Page-level text extractions

---

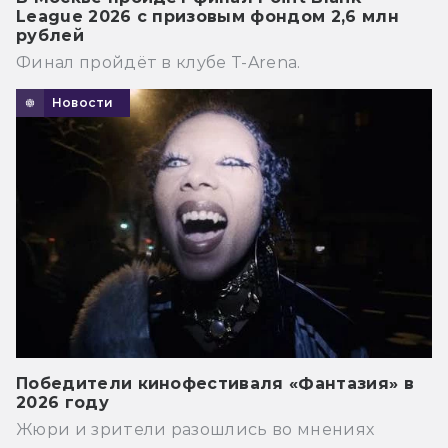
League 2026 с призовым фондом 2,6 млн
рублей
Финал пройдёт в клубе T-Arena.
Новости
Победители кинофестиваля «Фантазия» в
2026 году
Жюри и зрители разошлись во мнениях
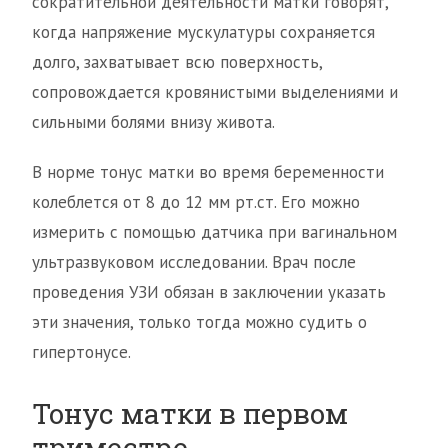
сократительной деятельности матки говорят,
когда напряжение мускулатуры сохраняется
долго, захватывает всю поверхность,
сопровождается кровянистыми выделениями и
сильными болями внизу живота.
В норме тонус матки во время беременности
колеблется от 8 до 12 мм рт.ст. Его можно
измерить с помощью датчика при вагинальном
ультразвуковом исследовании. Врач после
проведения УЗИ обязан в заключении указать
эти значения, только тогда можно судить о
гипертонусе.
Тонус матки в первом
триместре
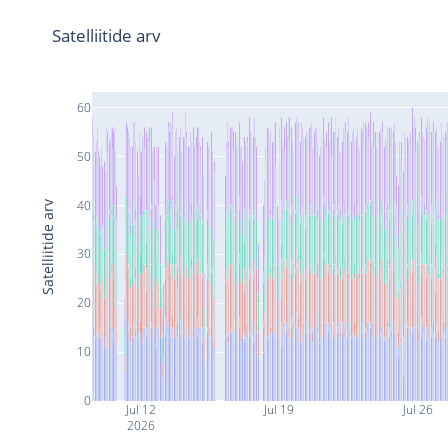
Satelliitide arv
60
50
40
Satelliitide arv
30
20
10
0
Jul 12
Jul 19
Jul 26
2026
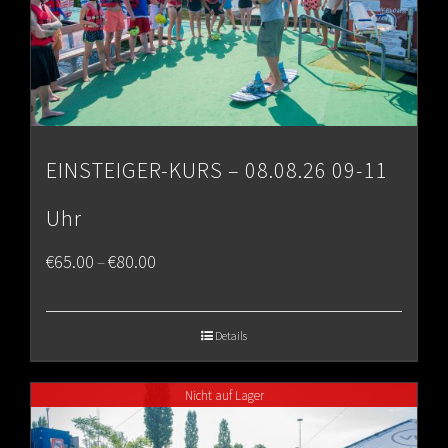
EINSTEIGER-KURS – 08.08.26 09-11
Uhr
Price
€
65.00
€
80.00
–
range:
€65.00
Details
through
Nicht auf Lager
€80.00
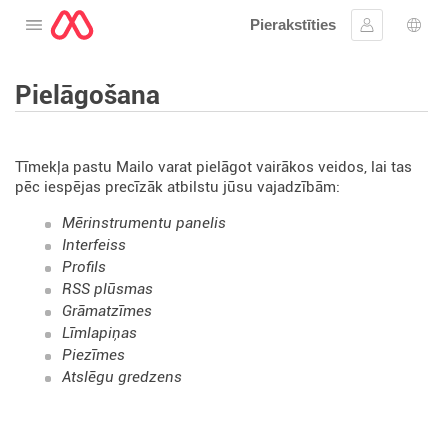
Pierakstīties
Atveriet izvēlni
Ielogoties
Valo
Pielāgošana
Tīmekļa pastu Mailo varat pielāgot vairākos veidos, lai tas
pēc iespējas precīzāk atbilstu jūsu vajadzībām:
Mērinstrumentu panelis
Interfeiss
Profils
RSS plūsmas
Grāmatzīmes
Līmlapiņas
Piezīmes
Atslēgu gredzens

---

■ Your objective
Only one thing belongs in the answer: the number of lines of the data that contain the string "матки".

■ Your solution
3